Mr Eckhoff said he knew a breeding pair of kea were worth $30,000 on the black market in France.

"Now I also know that mother keas lay three eggs and she kicks out two because she can't feed them. So I see no reason why animals should be kept in their natural surroundings and have the privilege of starving to death just simply because it's natural.

"If you are really serious about the survival of the species ... I think you just have to leave aside the old adage of better dead than privately bred and go for something that is actually going to work."

Only the Christchurch earthquake stopped the commercialisation issue being put to the test at the Hokitika Wildfood Festival in March.

Christchurch weka breeder Roger Beattie says he was all set to put Chatham Island weka on the menu.

"We were booked in to be selling weka, or at least giving it away.

"We would have been pushing the boundaries at Hokitika."

Mr Beattie says he now plans to offer weka at the next festival despite a warning from Minister of Conservation Kate Wilkinson.

In a letter to Mr Beattie in March, Ms Wilkinson noted selling weka was prohibited.

"If, having received that advice, you were found to have proceeded with your intention, the department would have little choice other than to refer the matter to the police."

Mr Beattie says Ms Wilkinson's response was "just like a red rag to a bull" and she was "overstepping the law".

"Where does it say in the great books of history that there shall be some species that shall be never commercialised?"

Mr Beattie, who describes chicken as "bland rubbish" says while weka were scarce on the mainland they were not hard to breed.

"It's really simple ... feed them regularly, give them a high-protein diet, give them a bit of variation, make sure they've got water, make sure they are not under stress and they are happy and they will breed."

Mr Beattie gives the weka he breeds to such places as the Willowbank Wildlife Reserve in Christchurch but says it is "awfully hard" to carry on the breeding long-term while not getting paid.

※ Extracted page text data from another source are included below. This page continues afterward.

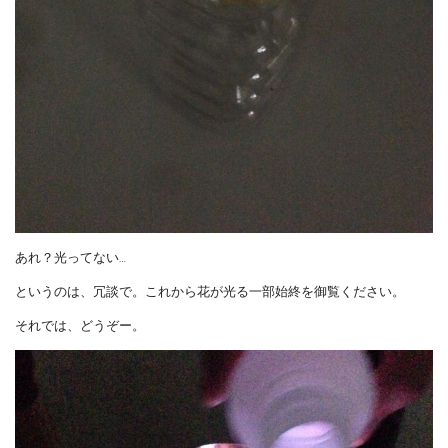
あれ？光ってない…
というのは、冗談で。これから花が光る一部始終を御覧ください。
それでは、どうぞー。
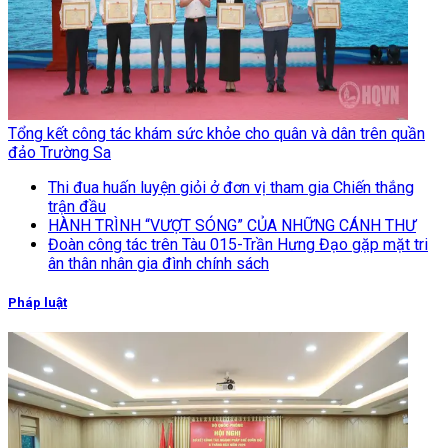
Tổng kết công tác khám sức khỏe cho quân và dân trên quần
đảo Trường Sa
Thi đua huấn luyện giỏi ở đơn vị tham gia Chiến thắng
trận đầu
HÀNH TRÌNH “VƯỢT SÓNG” CỦA NHỮNG CÁNH THƯ
Đoàn công tác trên Tàu 015-Trần Hưng Đạo gặp mặt tri
ân thân nhân gia đình chính sách
Pháp luật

"People's passion runs out and the wonderful thing about the marketplace is that it has an inbuilt engine that keeps it going.

"The problem with our socialised system of saving wildlife is that it takes away the incentive mechanism.

"We need a fundamental shift.

"It's a disgrace what's happening. If you were 'ginga the gecko' and we said 'you've got a choice - you're either going to die out or you're going to live your life in a cage'. What's the choice? 'Ginga the gecko' is going to say, 'the cage looks pretty good to me'."